**Documento fuente**
============

Siria se convirtió en el país que pagó los platos rotos de la frustrante e insatisfactoria experiencia occidental en Libia, de la misma forma que el fiasco del Black Hawk derribado en 1993 llevó al presidente Clinton a no intervenir en Ruanda un año más tarde. La no intervención occidental en Siria abrió las puertas a las petromonarquías, que con su dinero determinaron qué grupos políticos cobrarían fuerza entre los rebeldes.
La experiencia turca de apoyo a sectores del Ejército Sirio Libre para crear una zona de seguridad junto a su frontera y la estadounidense de respaldo a las Fuerzas Democráticas Sirias para derrotar al Estado Islámico sirven de contraejemplo. Una intervención occidental pudo haber dado protagonismo a grupos distintos a los yihadistas y creado una posición de fuerza para abrir una solución negociada a la guerra civil.
Mientras en Occidente se cargaban las tintas sobre Arabia Saudita como bastión ultraconservador del mundo árabe, otras petromonarquías desempeñaron un papel más destacado en la deriva yihadista de la revolución siria. Qatar fue una de las principales fuentes de financiación para la yihad siria, que terminó tragándose a la revolución y a sus consejos populares. Ese papel sólo ha salido a la luz con el protagonismo de Qatar en las negociaciones para liberar a rehenes occidentales en manos de grupos yihadistas sirios. Sin embargo, Qatar es conocido en Occidente principalmente por su papel en el fútbol internacional y la imagen de modernidad que proyectan el canal de televisión Al Yazira y la plataforma multimedia AJ+. Por su parte, Kuwait, otro emirato discreto, se convirtió en el nodo financiero que recogía y canalizaba las aportaciones al Estado Islámico ante la falta de una legislación adecuada.

============

(Entradas guardadas)
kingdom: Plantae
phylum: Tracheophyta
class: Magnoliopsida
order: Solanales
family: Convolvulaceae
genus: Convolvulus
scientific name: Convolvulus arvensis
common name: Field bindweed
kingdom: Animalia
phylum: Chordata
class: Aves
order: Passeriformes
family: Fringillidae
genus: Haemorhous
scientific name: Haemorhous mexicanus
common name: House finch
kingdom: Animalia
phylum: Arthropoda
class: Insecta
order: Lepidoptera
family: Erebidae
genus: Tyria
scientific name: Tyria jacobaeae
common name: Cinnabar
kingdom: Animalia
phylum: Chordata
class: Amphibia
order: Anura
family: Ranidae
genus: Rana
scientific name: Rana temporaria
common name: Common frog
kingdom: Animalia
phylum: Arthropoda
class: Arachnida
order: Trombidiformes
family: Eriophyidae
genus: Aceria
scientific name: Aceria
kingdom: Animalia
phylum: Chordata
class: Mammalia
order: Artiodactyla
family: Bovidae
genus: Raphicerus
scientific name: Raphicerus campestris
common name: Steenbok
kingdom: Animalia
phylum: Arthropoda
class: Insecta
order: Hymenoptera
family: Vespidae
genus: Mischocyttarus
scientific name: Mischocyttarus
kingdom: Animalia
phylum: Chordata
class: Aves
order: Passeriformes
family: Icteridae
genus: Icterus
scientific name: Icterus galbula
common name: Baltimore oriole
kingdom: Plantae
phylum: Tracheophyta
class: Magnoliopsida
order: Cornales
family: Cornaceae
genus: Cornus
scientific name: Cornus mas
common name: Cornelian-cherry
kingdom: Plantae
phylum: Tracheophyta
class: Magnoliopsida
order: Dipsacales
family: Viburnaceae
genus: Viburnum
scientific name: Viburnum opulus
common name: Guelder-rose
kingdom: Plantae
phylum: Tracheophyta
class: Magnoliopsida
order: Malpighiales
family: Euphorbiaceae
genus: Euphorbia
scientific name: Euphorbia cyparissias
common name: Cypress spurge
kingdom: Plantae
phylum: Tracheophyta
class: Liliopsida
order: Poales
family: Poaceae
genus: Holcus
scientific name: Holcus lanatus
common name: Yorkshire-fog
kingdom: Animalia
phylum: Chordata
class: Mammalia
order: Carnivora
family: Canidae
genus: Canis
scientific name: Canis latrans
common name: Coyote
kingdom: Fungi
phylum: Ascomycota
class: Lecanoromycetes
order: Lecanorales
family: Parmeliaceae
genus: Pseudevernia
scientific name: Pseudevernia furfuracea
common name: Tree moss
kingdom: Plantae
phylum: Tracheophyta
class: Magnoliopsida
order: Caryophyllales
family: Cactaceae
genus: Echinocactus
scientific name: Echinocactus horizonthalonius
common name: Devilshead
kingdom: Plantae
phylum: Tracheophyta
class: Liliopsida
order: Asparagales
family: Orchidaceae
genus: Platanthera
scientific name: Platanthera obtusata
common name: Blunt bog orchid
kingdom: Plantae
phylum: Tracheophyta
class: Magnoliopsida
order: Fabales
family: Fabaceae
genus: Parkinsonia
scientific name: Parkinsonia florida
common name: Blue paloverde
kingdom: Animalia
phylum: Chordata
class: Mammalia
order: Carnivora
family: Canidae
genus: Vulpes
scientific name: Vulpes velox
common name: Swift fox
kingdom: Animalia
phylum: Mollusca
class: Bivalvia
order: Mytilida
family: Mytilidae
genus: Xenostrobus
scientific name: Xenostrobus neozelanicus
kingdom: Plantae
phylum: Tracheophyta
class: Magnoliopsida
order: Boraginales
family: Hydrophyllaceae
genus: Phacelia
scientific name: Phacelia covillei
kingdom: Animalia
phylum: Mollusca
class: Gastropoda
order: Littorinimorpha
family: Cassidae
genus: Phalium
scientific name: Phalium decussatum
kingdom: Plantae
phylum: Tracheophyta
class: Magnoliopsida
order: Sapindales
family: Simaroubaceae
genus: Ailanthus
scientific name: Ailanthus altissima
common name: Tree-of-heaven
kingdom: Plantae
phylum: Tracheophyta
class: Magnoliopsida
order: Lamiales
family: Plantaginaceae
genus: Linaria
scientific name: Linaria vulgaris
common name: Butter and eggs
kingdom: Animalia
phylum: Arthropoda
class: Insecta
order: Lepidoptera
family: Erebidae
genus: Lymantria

============

**Cómo resolverla**
Responda según el texto sobre la guerra civil siria:
(a) ¿A qué presidente llevó el fiasco del Black Hawk derribado en 1993 a no intervenir en Ruanda?
(b) ¿A qué fuerzas respaldó Estados Unidos para derrotar al Estado Islámico?
(c) ¿Qué emirato se convirtió en el nodo financiero de las aportaciones al Estado Islámico?

**Ejercicio resuelto**
(a) Al presidente Clinton.
(b) A las Fuerzas Democráticas Sirias.
(c) Kuwait.